Turkey PM says peace with Kurds attainable

Davutoglu says Turks will ‘walk shoulder to shoulder’ with minority group, calls talks ‘project of brotherhood’

Turkey's Prime Minister Ahmet Davutoglu on October 14, 2014 (Adem Altan/AFP)
Turkey's Prime Minister Ahmet Davutoglu on October 14, 2014 (Adem Altan/AFP)

ANKARA, Turkey — Turkish Prime Minister Ahmet Davutoglu on Sunday vowed that peace with Kurds would be achieved, seeking support from the country’s largest minority group in a key visit to the southeast.

“The peace process will definitely reach success in any case and eternal brotherhood… will prevail,” Davutoglu told a cheering crowd in the Kurdish majority city of Diyarbakir.

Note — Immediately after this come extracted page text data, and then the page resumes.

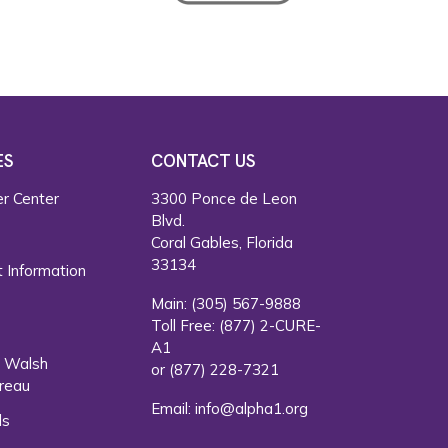
ES
CONTACT US
r Center
3300 Ponce de Leon
Blvd.
s
Coral Gables, Florida
33134
 Information
Main:
(305) 567-9888
Toll Free:
(877) 2-CURE-
A1
. Walsh
or
(877) 228-7321
reau
Email:
info@alpha1.org
ls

“We will walk altogether in the streets of Diyarbakir. We will walk shoulder to shoulder anywhere in the world, let it be Diyarbakir or the Middle East, as equal members of our nation,” he said.

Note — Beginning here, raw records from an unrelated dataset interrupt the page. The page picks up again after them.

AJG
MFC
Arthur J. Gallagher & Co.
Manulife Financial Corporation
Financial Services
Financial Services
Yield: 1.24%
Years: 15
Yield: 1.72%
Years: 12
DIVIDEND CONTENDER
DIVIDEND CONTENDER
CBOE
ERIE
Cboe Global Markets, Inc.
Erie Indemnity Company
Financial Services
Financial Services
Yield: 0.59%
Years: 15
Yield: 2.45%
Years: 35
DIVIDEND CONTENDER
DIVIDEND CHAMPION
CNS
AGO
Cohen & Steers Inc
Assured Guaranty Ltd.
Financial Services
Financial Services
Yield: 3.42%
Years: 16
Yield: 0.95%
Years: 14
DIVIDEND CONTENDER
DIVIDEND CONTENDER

Turkey’s peace process with the outlawed Kurdistan Workers’ Party (PKK) appeared to be making progress until a standoff over the key Syrian Kurdish town of Kobani late last year.

Over 30 people were killed in October when Kurdish anger over Turkey’s strategy against the Islamic State (IS) insurgency spilled onto the streets.

The PKK, whose rebellion for self-rule left 40,000 dead, has warned that a fragile ceasefire that has largely held since 2013 will be over if Kobani falls to jihadists.

Davutoglu on Sunday lauded the peace process as a “project of brotherhood” between Turks and Kurds, not a “conjectural” maneuver to win elections.

The prime minister saluted Kurds in their own language, drawing bursts of applause, saying: “I want to learn our nice Kurdish language if I can find some time.”